# [Data supplied]
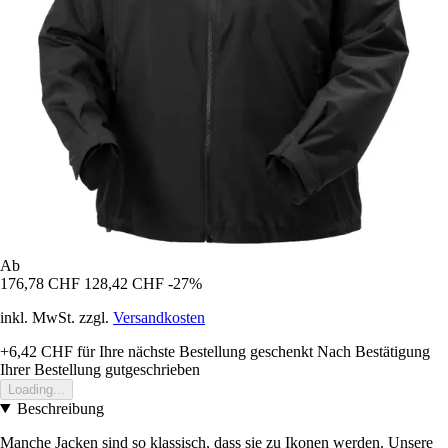
Ab
176,78 CHF
128,42 CHF
-27%
inkl. MwSt. zzgl.
Versandkosten
+6,42 CHF
für Ihre nächste Bestellung geschenkt
Nach Bestätigung
Ihrer Bestellung gutgeschrieben
Loading...
Beschreibung
Manche Jacken sind so klassisch, dass sie zu Ikonen werden. Unsere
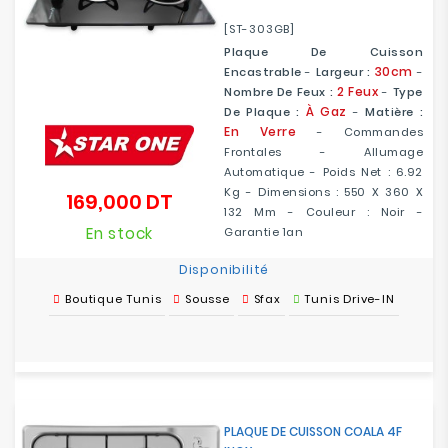
[ST-303GB]
Plaque De Cuisson
30cm
Encastrable
-
Largeur :
-
2 Feux
Nombre De Feux :
-
Type
À Gaz
De Plaque :
-
Matière :
En
Verre
- Commandes
Frontales - Allumage
Automatique - Poids Net : 6.92
Kg - Dimensions : 550 X 360 X
169,000 DT
Prix
132 Mm - Couleur : Noir -
En stock
Garantie 1an
Disponibilité
Boutique Tunis
Sousse
Sfax
Tunis Drive-IN
PLAQUE DE CUISSON COALA 4F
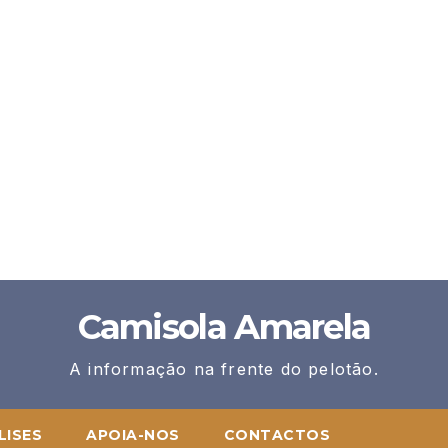
Camisola Amarela
A informação na frente do pelotão.
LISES
APOIA-NOS
CONTACTOS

# [Work instruction]
Extract the text lines from every row above, reproducing each one verbatim and in its original order. Leave the pictures out of your answer.

# [Result]
Ab
176,78 CHF
128,42 CHF
-27%
inkl. MwSt. zzgl.
Versandkosten
+6,42 CHF
für Ihre nächste Bestellung geschenkt
Nach Bestätigung
Ihrer Bestellung gutgeschrieben
Loading...
Beschreibung
Manche Jacken sind so klassisch, dass sie zu Ikonen werden. Unsere
[ST-303GB]
Plaque De Cuisson
30cm
Encastrable
-
Largeur :
-
2 Feux
Nombre De Feux :
-
Type
À Gaz
De Plaque :
-
Matière :
En
Verre
- Commandes
Frontales - Allumage
Automatique - Poids Net : 6.92
Kg - Dimensions : 550 X 360 X
169,000 DT
Prix
132 Mm - Couleur : Noir -
En stock
Garantie 1an
Disponibilité
Boutique Tunis
Sousse
Sfax
Tunis Drive-IN
PLAQUE DE CUISSON COALA 4F
Camisola Amarela
A informação na frente do pelotão.
LISES
APOIA-NOS
CONTACTOS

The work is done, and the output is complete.